Give an excellent and novel ML pipeline to solve this task (within a 120 second time-limit) and also give it a one-line description, describing the main idea. Give the response in the format:
# Description: <short-description>
# Code:
```python
<code>
```
"""
Cell 4: Create and run the LLaMEA search¶
Now just simply run LLaMEA and see the results.
[34]:
# We'll use a small number of iterations for demonstration
es = LLaMEA(
evaluate,
n_parents=1,
n_offspring=1,
llm=llm,
eval_timeout=120,
task_prompt=task_prompt,
example_prompt=example_prompt,
output_format_prompt=output_format_prompt,
experiment_name="AutoML-example",
elitism=True,
HPO=False,
budget=3,
)
best_solution = es.run()
print(f"Best found solution: {best_solution.name}, Score={best_solution.fitness:.4f}")
print(f"Generated code:\n{best_solution.code}")
print(f"Additional feedback: {best_solution.feedback}")
/usr/local/lib/python3.11/dist-packages/joblib/parallel.py:1383: UserWarning: The backend class 'SequentialBackend' does not support timeout. You have set 'timeout=135' in Parallel but the 'timeout' parameter will not be used.
warnings.warn(
/usr/local/lib/python3.11/dist-packages/joblib/parallel.py:1383: UserWarning: The backend class 'SequentialBackend' does not support timeout. You have set 'timeout=135' in Parallel but the 'timeout' parameter will not be used.
warnings.warn(
/usr/local/lib/python3.11/dist-packages/joblib/parallel.py:1383: UserWarning: The backend class 'SequentialBackend' does not support timeout.
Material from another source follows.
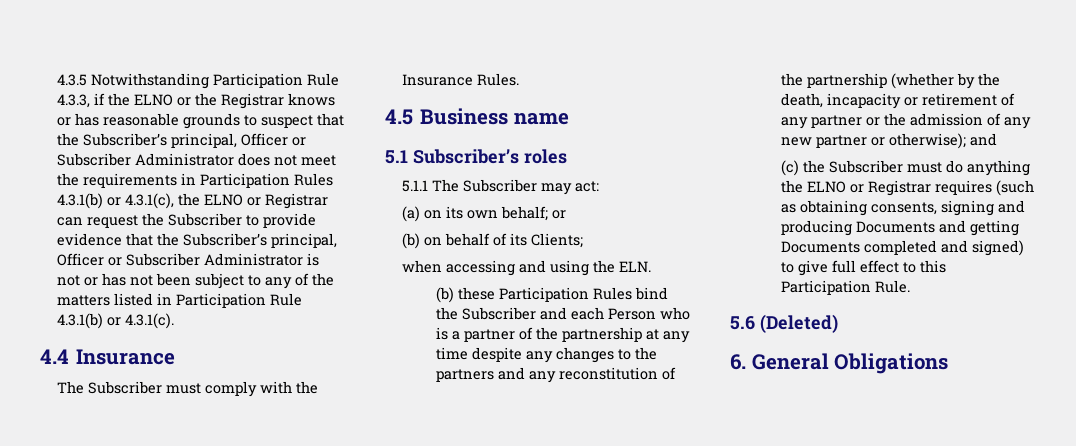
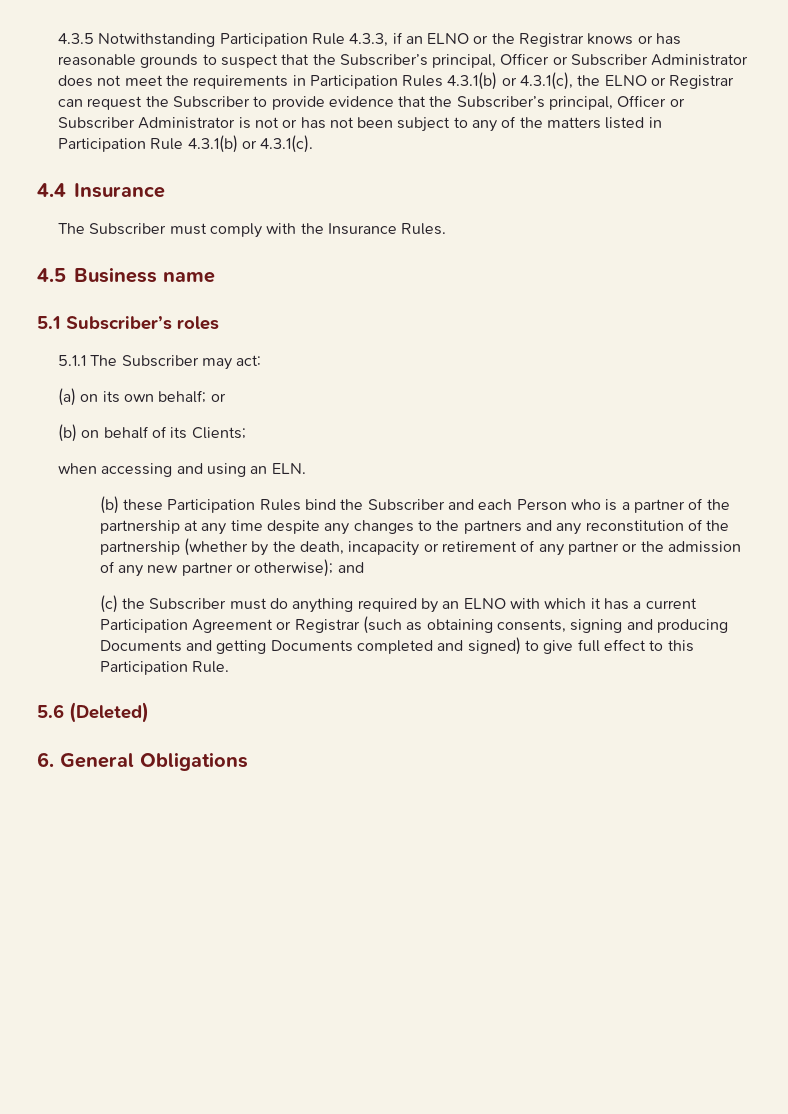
[108,93,131,106] the -> [405,36,423,44] an
[593,260,616,273] the -> [250,466,268,474] an
[781,180,993,196] the ELNO or Registrar requires -> [357,598,697,613] [99,619,360,633] required by an ELNO with which it has a current Participation Agreement or Registrar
You have set 'timeout=135' in Parallel but the 'timeout' parameter will not be used.
warnings.warn(
Best found solution: StackingEnsemble, Score=0.9790
Generated code:
import numpy as np
import sklearn
from sklearn.model_selection import StratifiedKFold
from sklearn.preprocessing import StandardScaler
from sklearn.linear_model import LogisticRegression
from sklearn.svm import SVC
from sklearn.tree import DecisionTreeClassifier
from sklearn.ensemble import VotingClassifier
from sklearn.pipeline import Pipeline
class StackingEnsemble:
"""
A stacking ensemble of Logistic Regression, SVM, and Decision Tree classifiers,
using cross-validation for robust performance.
"""
def __init__(self, X, y):
self.train(X, y)
def train(self, X, y):
# Define the base models
lr = LogisticRegression(solver='liblinear', random_state=42, C=0.1)
svm = SVC(probability=True, random_state=42, kernel='rbf', C=1) # Enable probability estimates
dt = DecisionTreeClassifier(random_state=42, max_depth=5)
# Create a voting classifier (soft voting)
estimators = [('lr', lr), ('svm', svm), ('dt', dt)]
self.ensemble = VotingClassifier(estimators=estimators, voting='soft')
# Create a pipeline with scaling and the ensemble
self.pipeline = Pipeline([
('scaler', StandardScaler()),
('ensemble', self.ensemble)
])
# Train the ensemble using cross-validation
self.pipeline.fit(X, y)
def __call__(self, X):
# Predict using the trained pipeline
return self.pipeline.predict(X)
Additional feedback: The algorithm StackingEnsemble scored 0.979 on accuracy (higher is better, 1.0 is the best).